# A couple Bell supporters



## Rufus (May 3, 2011)

Welcome to Facebook - Log In, Sign Up or Learn More

Commenting on Mark Driscolls post about Franklin Graham criticizing Bell. 
The main supporter posted about Hell not being coined until the 7th century and being a pagan creation....rebuttals?


----------



## AThornquist (May 3, 2011)

I don't know the answer to some of their objections, but I appreciate Driscoll, Graham, _et al_ who have spoken forthrightly about Bell and his heresy.


----------



## Christopher88 (May 3, 2011)

I heard Frank and Bill argue over hell. You know it was an uneducated response in apologetics. 



A subject like hell a Christian should be able to give a clear answer to. Jesus spoke more on hell than Heaven. There are a few chapters in the old Testament on hell, the new testament preaches on hell. Heaven is more of a mystery than hell. 

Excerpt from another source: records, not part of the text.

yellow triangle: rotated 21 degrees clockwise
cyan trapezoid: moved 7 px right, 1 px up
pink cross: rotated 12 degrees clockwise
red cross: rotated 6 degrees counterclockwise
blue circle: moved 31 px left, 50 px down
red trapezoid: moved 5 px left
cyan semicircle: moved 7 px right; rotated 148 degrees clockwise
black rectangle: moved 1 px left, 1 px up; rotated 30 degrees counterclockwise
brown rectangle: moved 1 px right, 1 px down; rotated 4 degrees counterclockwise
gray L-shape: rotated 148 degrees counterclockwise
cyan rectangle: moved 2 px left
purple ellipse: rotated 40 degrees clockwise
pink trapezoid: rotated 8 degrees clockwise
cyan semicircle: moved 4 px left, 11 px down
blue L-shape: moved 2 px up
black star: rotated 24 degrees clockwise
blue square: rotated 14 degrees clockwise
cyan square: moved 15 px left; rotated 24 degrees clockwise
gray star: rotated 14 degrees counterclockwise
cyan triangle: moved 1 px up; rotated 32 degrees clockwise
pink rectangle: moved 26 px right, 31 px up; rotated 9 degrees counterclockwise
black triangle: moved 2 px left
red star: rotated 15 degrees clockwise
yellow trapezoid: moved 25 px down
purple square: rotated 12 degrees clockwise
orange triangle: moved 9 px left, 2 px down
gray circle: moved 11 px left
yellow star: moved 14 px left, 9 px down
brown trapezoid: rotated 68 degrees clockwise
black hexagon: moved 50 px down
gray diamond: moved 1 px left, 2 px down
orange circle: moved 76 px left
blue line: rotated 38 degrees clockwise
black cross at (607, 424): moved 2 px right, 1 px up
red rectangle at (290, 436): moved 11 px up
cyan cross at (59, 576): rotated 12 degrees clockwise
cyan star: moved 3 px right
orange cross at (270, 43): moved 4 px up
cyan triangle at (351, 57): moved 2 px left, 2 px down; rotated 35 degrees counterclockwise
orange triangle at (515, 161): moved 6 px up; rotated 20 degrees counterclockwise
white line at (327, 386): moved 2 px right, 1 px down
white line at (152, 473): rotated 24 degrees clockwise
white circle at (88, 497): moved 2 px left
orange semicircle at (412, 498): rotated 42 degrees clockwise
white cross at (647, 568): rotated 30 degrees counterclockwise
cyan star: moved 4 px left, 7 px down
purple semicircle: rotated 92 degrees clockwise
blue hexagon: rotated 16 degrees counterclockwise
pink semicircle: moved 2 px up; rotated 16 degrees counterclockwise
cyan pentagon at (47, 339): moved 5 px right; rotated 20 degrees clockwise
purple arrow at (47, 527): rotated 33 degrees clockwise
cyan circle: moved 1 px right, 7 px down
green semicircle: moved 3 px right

As for Driscoll, I did not see what you were talking about with Driscoll's face-book comment. Both Mark and Frank believe in hell. 
Who was Mark calling a heretic? I assume it is Bell he was calling out.


----------



## MLCOPE2 (May 3, 2011)

Scripture was written before the 7th century. Scripture teaches about hell. Rebutted!


----------



## Rufus (May 3, 2011)

> As for Driscoll, I did not see what you were talking about with Driscoll's face-book comment. Both Mark and Frank believe in hell.
> Who was Mark calling a heretic? I assume it is Bell he was calling out.



Mark Driscoll posts links on his facebook often, it was a link of Franklin Graham on the O'Reilly Factor when he was asked what he thought about Rob Bell.


----------